Custom Accelerators on SoC or ASIC

Suppose something like the following fragment of code is a dominant consumer of power in a portable embedded mobile device:

  for (int xx=0; xx<1024; xx++)
  {
     unsigned int d = Data[xx];
     int count = 0;
     while (d > 0) { if (d & 1) count ++;   d >>= 1; }
     if (!xx || count > maxcount) { maxcount = count; where = xx; }
  }

This kernel tallies the set bit count in each word: such bit-level operations are inefficient using general-purpose CPU instruction sets.

This is about the smallest possible example for which a hardware accelerator might be worthwhile. Do you think it could be worthwhile?

A dedicated hardware accelerator avoids instruction fetch overhead and is generally more power efficient.

Analysis using Amdahl's law and high-level simulation (SystemC TLM) can establish whether a hardware implementation is worthwhile.

There are several feasible partitions:

Extend the CPU with a custom datapath and custom ALU for the inner tally function controlled by a custom instruction.
Add a tightly-coupled custom coprocessor with fast data paths to load and store operands from/to the main CPU. The main CPU still generates the address values xx and fetches the data as usual.
Place the whole kernel in a custom peripheral unit with operands being transferred in and out using programmed I/O or pseudo-DMA.
As 3, but with the new IP block having bus master capabilities so that it can fetch the data itself (DMA), with polled or interrupt-driven synchronisation with the main CPU.
Use an FPGA or bank of FPGAs without a conventional CPU at all ... (see later).

A custom ALU operation implemented in two similar ways: as a custom instruction or as a coprocessor.

A custom function implemented as a peripheral IP block, with optional DMA (bus master) capability.

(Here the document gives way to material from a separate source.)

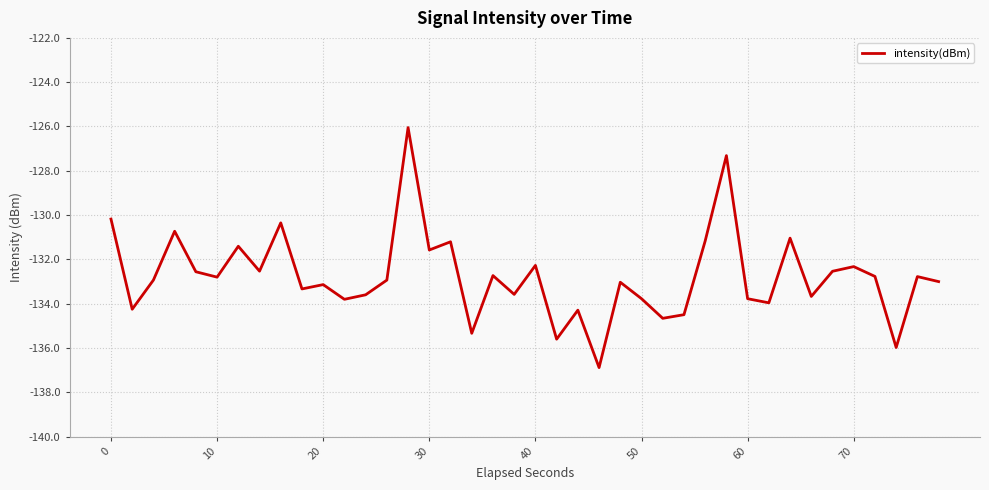

What is the greatest value displayed?

-126.0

The special hardware in all approaches may be manually coded in RTL or compiled using HLS from the original C implementation.

In the first two approaches, both the tally and the conditional update of the maxcount variable might be implemented in the custom ALU, but most of the gain would come from the tally function itself and the detailed design might be different depending on whether custom instruction or coprocessor were used.

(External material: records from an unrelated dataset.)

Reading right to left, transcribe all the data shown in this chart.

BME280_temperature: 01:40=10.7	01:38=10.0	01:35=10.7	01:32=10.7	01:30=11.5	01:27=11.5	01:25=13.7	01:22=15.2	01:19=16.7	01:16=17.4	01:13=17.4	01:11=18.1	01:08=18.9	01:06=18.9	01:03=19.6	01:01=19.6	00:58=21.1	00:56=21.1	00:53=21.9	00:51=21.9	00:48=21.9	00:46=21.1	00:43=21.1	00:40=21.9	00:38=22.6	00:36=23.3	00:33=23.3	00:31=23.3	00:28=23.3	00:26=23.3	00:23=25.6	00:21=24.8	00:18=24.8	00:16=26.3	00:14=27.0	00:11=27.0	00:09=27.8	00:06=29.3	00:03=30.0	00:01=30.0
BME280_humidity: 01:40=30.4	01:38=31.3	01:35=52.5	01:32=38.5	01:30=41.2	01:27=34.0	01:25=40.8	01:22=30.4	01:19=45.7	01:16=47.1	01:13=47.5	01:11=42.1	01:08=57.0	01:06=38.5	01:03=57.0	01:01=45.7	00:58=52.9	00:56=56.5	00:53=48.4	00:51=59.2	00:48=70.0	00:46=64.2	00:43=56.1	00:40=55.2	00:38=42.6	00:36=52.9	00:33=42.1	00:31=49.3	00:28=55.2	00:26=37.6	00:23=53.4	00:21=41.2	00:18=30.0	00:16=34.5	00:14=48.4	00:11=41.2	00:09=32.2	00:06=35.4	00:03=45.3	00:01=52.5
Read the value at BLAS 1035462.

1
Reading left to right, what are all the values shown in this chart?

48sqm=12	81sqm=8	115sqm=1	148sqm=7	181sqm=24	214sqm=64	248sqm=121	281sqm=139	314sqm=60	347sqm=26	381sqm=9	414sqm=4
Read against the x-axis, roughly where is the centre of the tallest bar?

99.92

The custom instruction operates on data held in the normal CPU register file. The bit tally function alone reads one input word and yields one output word, so it easily fits within the addressing modes provided for normal ALU operations.

Performing the update of both the maxcount and word registers in one custom instruction would require two register file writes and this may not be possible in one clock cycle and hence, if this part of the kernel is placed in the custom datapath we might lean more towards the co-processor approach.

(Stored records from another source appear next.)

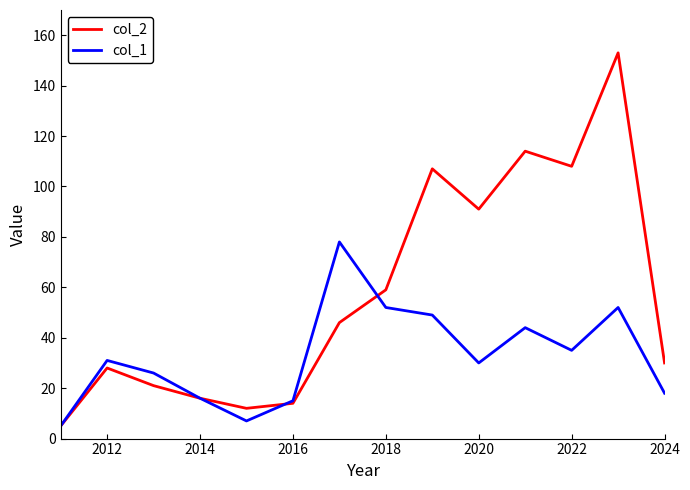

What is the minimum value for col_1?

5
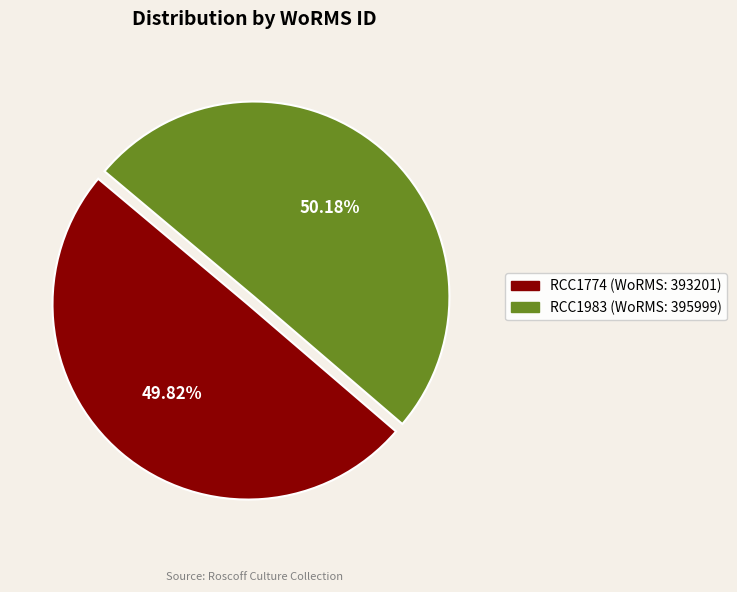

What percentage is the RCC1983 slice, to the nearest percent?

50%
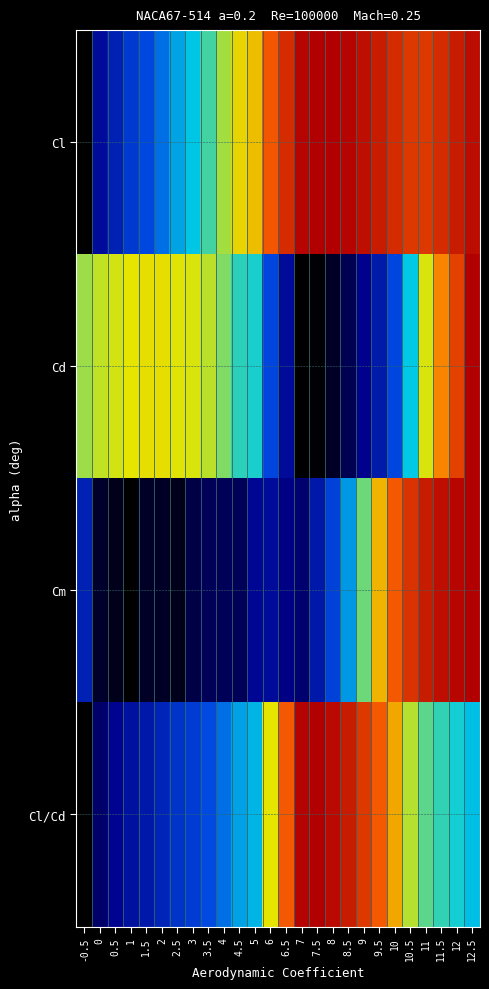

Reading right to left, extract all data points from this chart.

Cl: 12.5=1.0	12=0.9	11.5=0.9	11=0.9	10.5=0.9	10=0.9	9.5=0.9	9=1.0	8.5=1.0	8=1.0	7.5=1.0	7=1.0	6.5=0.9	6=0.8	5=0.6	4.5=0.6	4=0.6	3.5=0.5	3=0.4	2.5=0.4	2=0.3	1.5=0.3	1=0.3	0.5=0.2	0=0.1	-0.5=0.0
Cd: 12.5=1.0	12=0.8	11.5=0.7	11=0.6	10.5=0.4	10=0.3	9.5=0.2	9=0.1	8.5=0.1	8=0.0	7.5=0.0	7=0.0	6.5=0.1	6=0.3	5=0.5	4.5=0.5	4=0.5	3.5=0.6	3=0.6	2.5=0.6	2=0.6	1.5=0.6	1=0.6	0.5=0.6	0=0.6	-0.5=0.6
Cm: 12.5=1.0	12=1.0	11.5=1.0	11=0.9	10.5=0.9	10=0.8	9.5=0.7	9=0.5	8.5=0.4	8=0.3	7.5=0.2	7=0.1	6.5=0.1	6=0.1	5=0.1	4.5=0.1	4=0.1	3.5=0.1	3=0.1	2.5=0.0	2=0.0	1.5=0.0	1=0.0	0.5=0.0	0=0.0	-0.5=0.2
Cl/Cd: 12.5=0.4	12=0.5	11.5=0.5	11=0.5	10.5=0.6	10=0.7	9.5=0.8	9=0.9	8.5=0.9	8=1.0	7.5=1.0	7=1.0	6.5=0.8	6=0.6	5=0.4	4.5=0.4	4=0.3	3.5=0.3	3=0.3	2.5=0.2	2=0.2	1.5=0.2	1=0.1	0.5=0.1	0=0.1	-0.5=0.0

Whether to use the separate, bus-connected IP block depends on whether the processor has something better to do in the meantime and that there is sufficient bus bandwidth for them both to operate. Whether the data is likely to be in or be needed in a given L1 data cache is also an important factor.

The separate IP block may or may not use a DMA controller. Given that the ARM now has a ones-tally instruction in its normal ALU, getting an ARM to move the data into the separate IP block may be a really poor design point.

With increasing available transistor count in the form of dark silicon (ie.\ switched off most of the time) in recent and future VLSI, implementing standard kernels as custom hardware cores is a possible future trend for power conservation. The conservation cores project »Venkatesh~ considered implementing the inner loops of a `mature computations' such as a selection of popular Android applications in silicon on future mobile phones.